Wer will schon 7 Browser mit 20 verschiedenen Versionen installiert haben ?

(Ich glaube, ich hab's mal auf Giga gesehen)

Gibt es ein solches Tool ?


Gruß
D.


----------



## Neurodeamon (29. Oktober 2008)

Es gibt da mehrere Dienste, kostenlos und kostenpflichtig.
Als praktisch und kostenlos (open source) hat sich Browsershots erwiesen.


----------



## Maik (29. Oktober 2008)

Hi,

und wer nur mal die einzelnen IE-Versionen unter die Lupe nehmen will, kann dies auch unter http://meineipadresse.de/netrenderer/.

mfg Maik


----------



## Dustin84 (29. Oktober 2008)

Gibts noch weitere Alternativen ?


----------



## Maik (29. Oktober 2008)

Es gibt noch "Browserpool", wo in Echtzeit getestet werden kann, also keine "Screenshots" wie bei den beiden Empfehlungen zuvor generiert werden - der URL http://www.browserpool.com/ ist aber derzeit down.

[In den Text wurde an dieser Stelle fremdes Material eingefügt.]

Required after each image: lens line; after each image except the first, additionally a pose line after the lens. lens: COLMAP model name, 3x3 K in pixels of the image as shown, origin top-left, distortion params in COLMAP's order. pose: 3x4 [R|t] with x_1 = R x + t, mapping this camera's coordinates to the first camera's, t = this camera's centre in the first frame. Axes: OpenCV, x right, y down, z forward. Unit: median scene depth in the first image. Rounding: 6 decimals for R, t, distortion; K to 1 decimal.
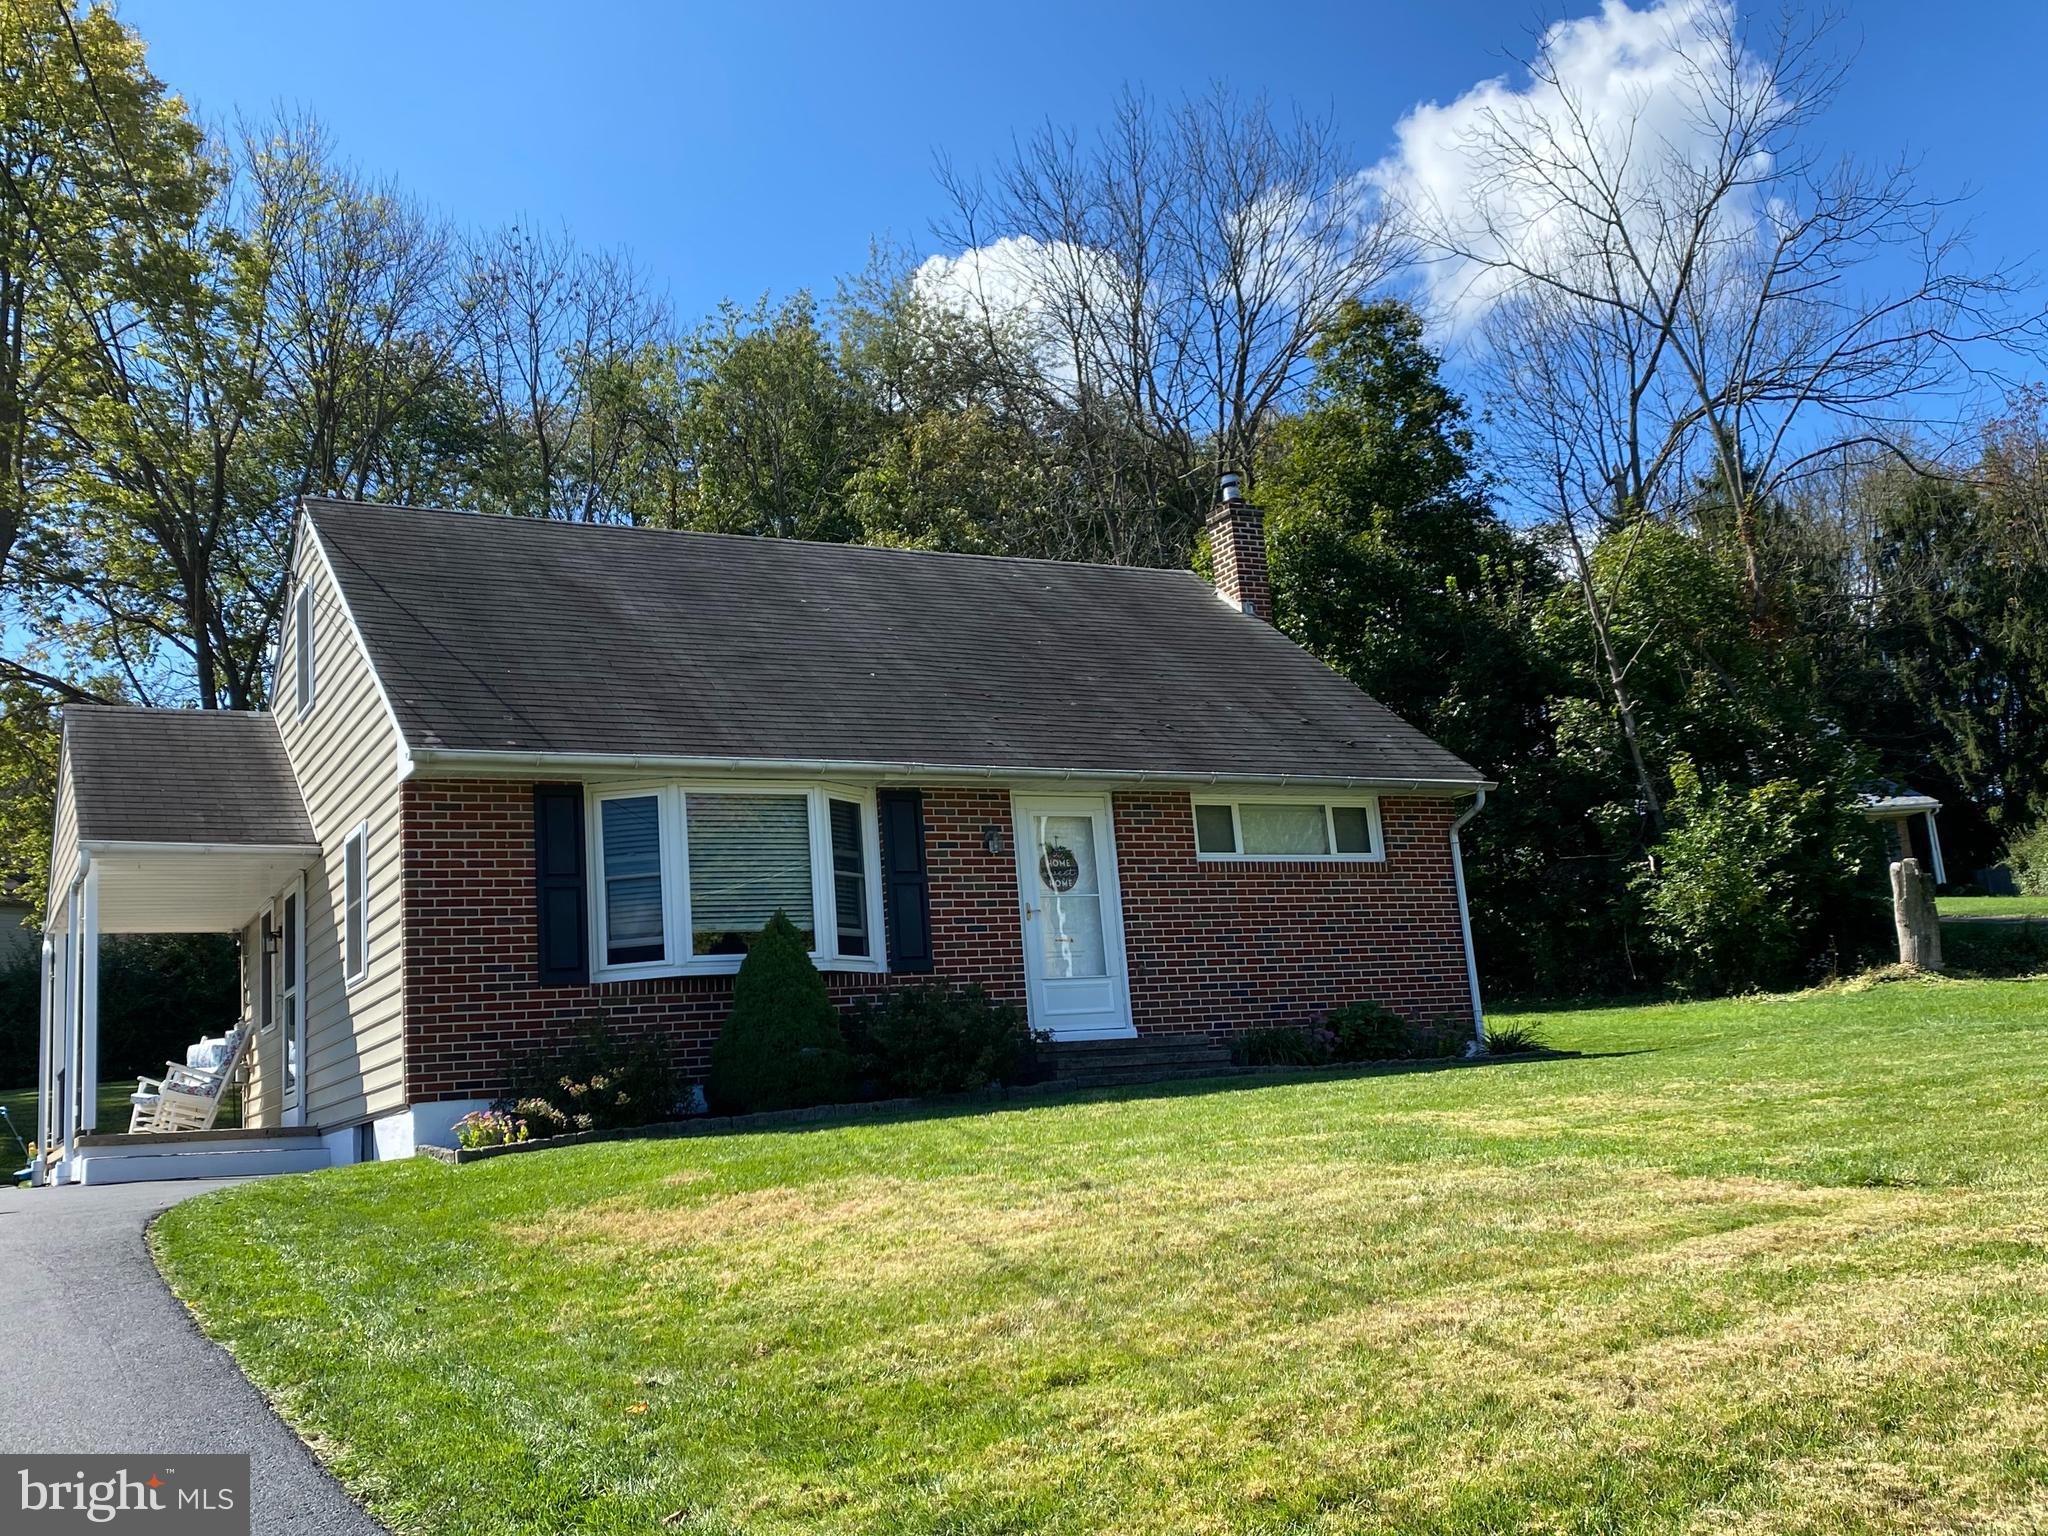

Ansonsten befrag mal die Suchmaschine deines Vertrauens.

mfg Maik


----------



## Dustin84 (29. Oktober 2008)

ich hab bei google "Cross Browser" eingeben und bekomme kein passendes Ergebnis.
Wird Browserpool.com wieder online kommen ?


----------



## Maik (29. Oktober 2008)

Dustin84 hat gesagt.:


> Wird Browserpool.com wieder online kommen ?


Ich geh davon aus, da es den Dienst als kostenfreie und -pflichtige Version gibt 

Aber frag mich jetzt bitte nicht, wann das sein wird.

mfg Maik


----------